* [Supplied data]:
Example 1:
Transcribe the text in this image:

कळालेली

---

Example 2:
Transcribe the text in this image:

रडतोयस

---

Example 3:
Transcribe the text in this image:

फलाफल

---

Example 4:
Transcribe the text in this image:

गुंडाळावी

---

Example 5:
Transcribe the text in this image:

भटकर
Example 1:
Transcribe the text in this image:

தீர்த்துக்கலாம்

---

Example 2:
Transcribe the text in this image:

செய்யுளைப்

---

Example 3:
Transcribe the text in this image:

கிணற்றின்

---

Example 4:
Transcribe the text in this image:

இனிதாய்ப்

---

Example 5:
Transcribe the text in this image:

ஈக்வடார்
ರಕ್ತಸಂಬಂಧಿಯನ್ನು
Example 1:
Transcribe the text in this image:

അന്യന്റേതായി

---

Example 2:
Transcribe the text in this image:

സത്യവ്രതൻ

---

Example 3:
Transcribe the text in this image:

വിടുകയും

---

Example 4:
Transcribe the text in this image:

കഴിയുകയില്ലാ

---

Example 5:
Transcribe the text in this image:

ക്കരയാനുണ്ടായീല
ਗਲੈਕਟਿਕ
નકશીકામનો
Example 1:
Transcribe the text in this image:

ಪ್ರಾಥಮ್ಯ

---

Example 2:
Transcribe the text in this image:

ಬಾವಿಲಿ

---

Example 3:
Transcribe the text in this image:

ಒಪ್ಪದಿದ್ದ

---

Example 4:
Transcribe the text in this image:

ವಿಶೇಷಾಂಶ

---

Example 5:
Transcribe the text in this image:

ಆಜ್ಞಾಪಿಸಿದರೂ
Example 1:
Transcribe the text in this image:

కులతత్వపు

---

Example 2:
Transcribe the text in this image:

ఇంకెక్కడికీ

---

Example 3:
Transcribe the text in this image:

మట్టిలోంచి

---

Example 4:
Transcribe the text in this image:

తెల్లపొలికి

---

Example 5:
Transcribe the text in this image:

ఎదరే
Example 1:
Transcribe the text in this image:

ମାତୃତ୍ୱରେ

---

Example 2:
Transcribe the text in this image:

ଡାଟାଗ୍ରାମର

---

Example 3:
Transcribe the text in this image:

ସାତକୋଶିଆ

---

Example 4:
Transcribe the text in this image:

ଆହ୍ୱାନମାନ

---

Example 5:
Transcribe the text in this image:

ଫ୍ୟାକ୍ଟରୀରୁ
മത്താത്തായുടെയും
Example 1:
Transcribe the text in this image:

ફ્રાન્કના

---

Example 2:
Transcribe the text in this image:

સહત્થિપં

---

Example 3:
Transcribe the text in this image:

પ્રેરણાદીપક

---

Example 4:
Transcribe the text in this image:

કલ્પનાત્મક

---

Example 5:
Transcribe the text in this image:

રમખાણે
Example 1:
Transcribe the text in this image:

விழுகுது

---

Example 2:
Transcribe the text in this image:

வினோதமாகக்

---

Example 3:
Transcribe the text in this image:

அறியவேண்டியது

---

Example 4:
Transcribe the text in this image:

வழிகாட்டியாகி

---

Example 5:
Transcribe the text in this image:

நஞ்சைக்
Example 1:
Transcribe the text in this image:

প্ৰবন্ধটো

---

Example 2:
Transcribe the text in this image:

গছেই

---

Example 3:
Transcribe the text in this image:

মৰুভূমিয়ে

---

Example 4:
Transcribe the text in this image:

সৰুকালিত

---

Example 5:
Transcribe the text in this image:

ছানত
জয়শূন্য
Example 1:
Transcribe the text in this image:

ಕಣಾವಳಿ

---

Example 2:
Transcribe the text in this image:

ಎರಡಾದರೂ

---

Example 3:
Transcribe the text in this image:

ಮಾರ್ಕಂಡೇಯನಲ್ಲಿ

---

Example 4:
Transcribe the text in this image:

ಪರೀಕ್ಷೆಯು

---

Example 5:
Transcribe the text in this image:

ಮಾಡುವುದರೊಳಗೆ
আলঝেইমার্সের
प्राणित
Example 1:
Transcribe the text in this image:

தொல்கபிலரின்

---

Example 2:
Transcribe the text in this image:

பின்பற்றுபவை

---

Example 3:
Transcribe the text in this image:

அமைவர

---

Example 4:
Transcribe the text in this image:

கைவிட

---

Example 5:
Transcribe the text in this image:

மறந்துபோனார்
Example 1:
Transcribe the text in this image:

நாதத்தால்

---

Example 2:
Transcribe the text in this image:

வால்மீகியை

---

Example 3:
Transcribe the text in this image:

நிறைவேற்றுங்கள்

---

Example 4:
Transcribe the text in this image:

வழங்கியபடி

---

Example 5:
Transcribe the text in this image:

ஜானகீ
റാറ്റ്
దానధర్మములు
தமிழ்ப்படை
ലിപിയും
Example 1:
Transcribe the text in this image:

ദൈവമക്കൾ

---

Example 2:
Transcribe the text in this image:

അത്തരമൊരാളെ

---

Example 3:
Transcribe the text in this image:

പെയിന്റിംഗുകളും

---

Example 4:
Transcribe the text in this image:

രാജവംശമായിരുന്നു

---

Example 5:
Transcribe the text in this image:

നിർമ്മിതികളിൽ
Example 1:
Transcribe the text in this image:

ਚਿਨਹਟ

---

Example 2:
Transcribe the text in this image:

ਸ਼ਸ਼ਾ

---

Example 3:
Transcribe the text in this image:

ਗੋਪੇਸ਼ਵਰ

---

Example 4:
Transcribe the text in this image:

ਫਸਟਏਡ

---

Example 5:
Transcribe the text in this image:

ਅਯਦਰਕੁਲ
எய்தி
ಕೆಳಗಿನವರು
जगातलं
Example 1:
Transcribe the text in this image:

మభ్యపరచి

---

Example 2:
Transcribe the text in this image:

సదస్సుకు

* [Assigned task]: Copy every entry exactly as it is given.

* [Solved exercise]:
Example 1:
Transcribe the text in this image:

कळालेली

---

Example 2:
Transcribe the text in this image:

रडतोयस

---

Example 3:
Transcribe the text in this image:

फलाफल

---

Example 4:
Transcribe the text in this image:

गुंडाळावी

---

Example 5:
Transcribe the text in this image:

भटकर
Example 1:
Transcribe the text in this image:

தீர்த்துக்கலாம்

---

Example 2:
Transcribe the text in this image:

செய்யுளைப்

---

Example 3:
Transcribe the text in this image:

கிணற்றின்

---

Example 4:
Transcribe the text in this image:

இனிதாய்ப்

---

Example 5:
Transcribe the text in this image:

ஈக்வடார்
ರಕ್ತಸಂಬಂಧಿಯನ್ನು
Example 1:
Transcribe the text in this image:

അന്യന്റേതായി

---

Example 2:
Transcribe the text in this image:

സത്യവ്രതൻ

---

Example 3:
Transcribe the text in this image:

വിടുകയും

---

Example 4:
Transcribe the text in this image:

കഴിയുകയില്ലാ

---

Example 5:
Transcribe the text in this image:

ക്കരയാനുണ്ടായീല
ਗਲੈਕਟਿਕ
નકશીકામનો
Example 1:
Transcribe the text in this image:

ಪ್ರಾಥಮ್ಯ

---

Example 2:
Transcribe the text in this image:

ಬಾವಿಲಿ

---

Example 3:
Transcribe the text in this image:

ಒಪ್ಪದಿದ್ದ

---

Example 4:
Transcribe the text in this image:

ವಿಶೇಷಾಂಶ

---

Example 5:
Transcribe the text in this image:

ಆಜ್ಞಾಪಿಸಿದರೂ
Example 1:
Transcribe the text in this image:

కులతత్వపు

---

Example 2:
Transcribe the text in this image:

ఇంకెక్కడికీ

---

Example 3:
Transcribe the text in this image:

మట్టిలోంచి

---

Example 4:
Transcribe the text in this image:

తెల్లపొలికి

---

Example 5:
Transcribe the text in this image:

ఎదరే
Example 1:
Transcribe the text in this image:

ମାତୃତ୍ୱରେ

---

Example 2:
Transcribe the text in this image:

ଡାଟାଗ୍ରାମର

---

Example 3:
Transcribe the text in this image:

ସାତକୋଶିଆ

---

Example 4:
Transcribe the text in this image:

ଆହ୍ୱାନମାନ

---

Example 5:
Transcribe the text in this image:

ଫ୍ୟାକ୍ଟରୀରୁ
മത്താത്തായുടെയും
Example 1:
Transcribe the text in this image:

ફ્રાન્કના

---

Example 2:
Transcribe the text in this image:

સહત્થિપં

---

Example 3:
Transcribe the text in this image:

પ્રેરણાદીપક

---

Example 4:
Transcribe the text in this image:

કલ્પનાત્મક

---

Example 5:
Transcribe the text in this image:

રમખાણે
Example 1:
Transcribe the text in this image:

விழுகுது

---

Example 2:
Transcribe the text in this image:

வினோதமாகக்

---

Example 3:
Transcribe the text in this image:

அறியவேண்டியது

---

Example 4:
Transcribe the text in this image:

வழிகாட்டியாகி

---

Example 5:
Transcribe the text in this image:

நஞ்சைக்
Example 1:
Transcribe the text in this image:

প্ৰবন্ধটো

---

Example 2:
Transcribe the text in this image:

গছেই

---

Example 3:
Transcribe the text in this image:

মৰুভূমিয়ে

---

Example 4:
Transcribe the text in this image:

সৰুকালিত

---

Example 5:
Transcribe the text in this image:

ছানত
জয়শূন্য
Example 1:
Transcribe the text in this image:

ಕಣಾವಳಿ

---

Example 2:
Transcribe the text in this image:

ಎರಡಾದರೂ

---

Example 3:
Transcribe the text in this image:

ಮಾರ್ಕಂಡೇಯನಲ್ಲಿ

---

Example 4:
Transcribe the text in this image:

ಪರೀಕ್ಷೆಯು

---

Example 5:
Transcribe the text in this image:

ಮಾಡುವುದರೊಳಗೆ
আলঝেইমার্সের
प्राणित
Example 1:
Transcribe the text in this image:

தொல்கபிலரின்

---

Example 2:
Transcribe the text in this image:

பின்பற்றுபவை

---

Example 3:
Transcribe the text in this image:

அமைவர

---

Example 4:
Transcribe the text in this image:

கைவிட

---

Example 5:
Transcribe the text in this image:

மறந்துபோனார்
Example 1:
Transcribe the text in this image:

நாதத்தால்

---

Example 2:
Transcribe the text in this image:

வால்மீகியை

---

Example 3:
Transcribe the text in this image:

நிறைவேற்றுங்கள்

---

Example 4:
Transcribe the text in this image:

வழங்கியபடி

---

Example 5:
Transcribe the text in this image:

ஜானகீ
റാറ്റ്
దానధర్మములు
தமிழ்ப்படை
ലിപിയും
Example 1:
Transcribe the text in this image:

ദൈവമക്കൾ

---

Example 2:
Transcribe the text in this image:

അത്തരമൊരാളെ

---

Example 3:
Transcribe the text in this image:

പെയിന്റിംഗുകളും

---

Example 4:
Transcribe the text in this image:

രാജവംശമായിരുന്നു

---

Example 5:
Transcribe the text in this image:

നിർമ്മിതികളിൽ
Example 1:
Transcribe the text in this image:

ਚਿਨਹਟ

---

Example 2:
Transcribe the text in this image:

ਸ਼ਸ਼ਾ

---

Example 3:
Transcribe the text in this image:

ਗੋਪੇਸ਼ਵਰ

---

Example 4:
Transcribe the text in this image:

ਫਸਟਏਡ

---

Example 5:
Transcribe the text in this image:

ਅਯਦਰਕੁਲ
எய்தி
ಕೆಳಗಿನವರು
जगातलं
Example 1:
Transcribe the text in this image:

మభ్యపరచి

---

Example 2:
Transcribe the text in this image:

సదస్సుకు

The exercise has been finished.